╭──

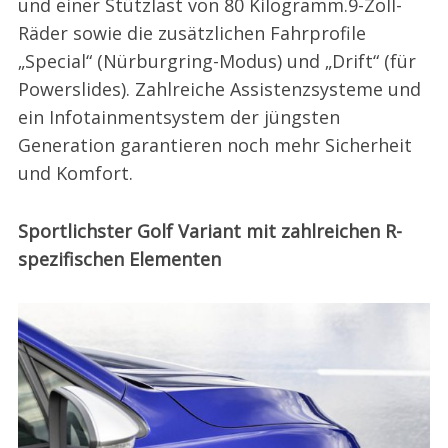
und einer Stützlast von 80 Kilogramm.9-Zoll-
Räder sowie die zusätzlichen Fahrprofile
„Special“ (Nürburgring-Modus) und „Drift“ (für
Powerslides). Zahlreiche Assistenzsysteme und
ein Infotainmentsystem der jüngsten
Generation garantieren noch mehr Sicherheit
und Komfort.
Sportlichster Golf Variant mit zahlreichen R-
spezifischen Elementen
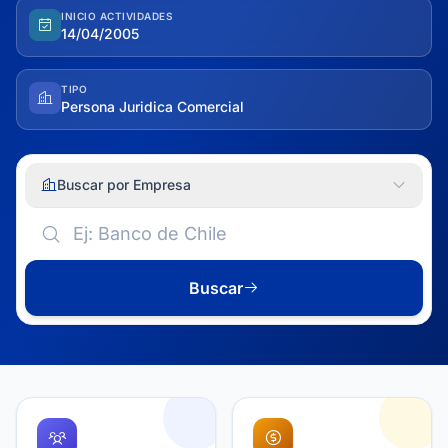
INICIO ACTIVIDADES
14/04/2005
TIPO
Persona Juridica Comercial
Buscar por Empresa
Buscar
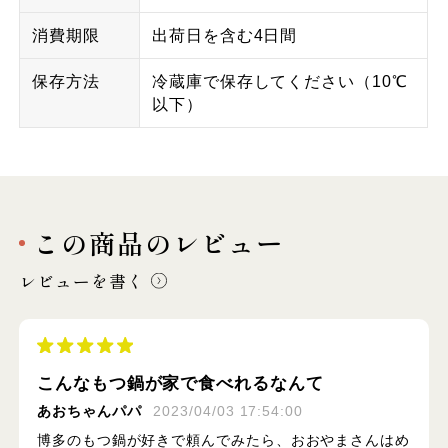
消費期限
出荷日を含む4日間
保存方法
冷蔵庫で保存してください（10℃
以下）
この商品のレビュー
レビューを書く
こんなもつ鍋が家で食べれるなんて
あおちゃんパパ
2023/04/03 17:54:00
博多のもつ鍋が好きで頼んでみたら、おおやまさんはめ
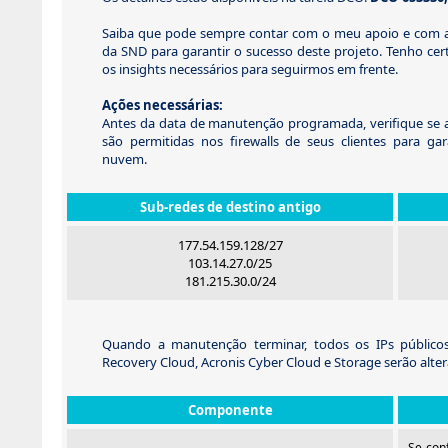
Saiba que pode sempre contar com o meu apoio e com a
da SND para garantir o sucesso deste projeto. Tenho cer
os insights necessários para seguirmos em frente.
Ações necessárias:
Antes da data de manutenção programada, verifique se as
são permitidas nos firewalls de seus clientes para gar
nuvem.
Sub-redes de destino antigo
177.54.159.128/27
103.14.27.0/25
181.215.30.0/24
Quando a manutenção terminar, todos os IPs públicos
Recovery Cloud, Acronis Cyber Cloud e Storage serão alter
Componente
Se conf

╰──

HOW TO COMPLETE THIS TASK: Please return the transcribed text from each of the rows above, reproducing every line verbatim and leaving the pictures out.

RESULT:
und einer Stützlast von 80 Kilogramm.9-Zoll-
Räder sowie die zusätzlichen Fahrprofile
„Special“ (Nürburgring-Modus) und „Drift“ (für
Powerslides). Zahlreiche Assistenzsysteme und
ein Infotainmentsystem der jüngsten
Generation garantieren noch mehr Sicherheit
und Komfort.
Sportlichster Golf Variant mit zahlreichen R-
spezifischen Elementen
INICIO ACTIVIDADES
14/04/2005
TIPO
Persona Juridica Comercial
Buscar por Empresa
Buscar
消費期限
出荷日を含む4日間
保存方法
冷蔵庫で保存してください（10℃
以下）
この商品のレビュー
レビューを書く
こんなもつ鍋が家で食べれるなんて
あおちゃんパパ
2023/04/03 17:54:00
博多のもつ鍋が好きで頼んでみたら、おおやまさんはめ
Saiba que pode sempre contar com o meu apoio e com a
da SND para garantir o sucesso deste projeto. Tenho cer
os insights necessários para seguirmos em frente.
Ações necessárias:
Antes da data de manutenção programada, verifique se as
são permitidas nos firewalls de seus clientes para gar
nuvem.
Sub-redes de destino antigo
177.54.159.128/27
103.14.27.0/25
181.215.30.0/24
Quando a manutenção terminar, todos os IPs públicos
Recovery Cloud, Acronis Cyber Cloud e Storage serão alter
Componente
Se conf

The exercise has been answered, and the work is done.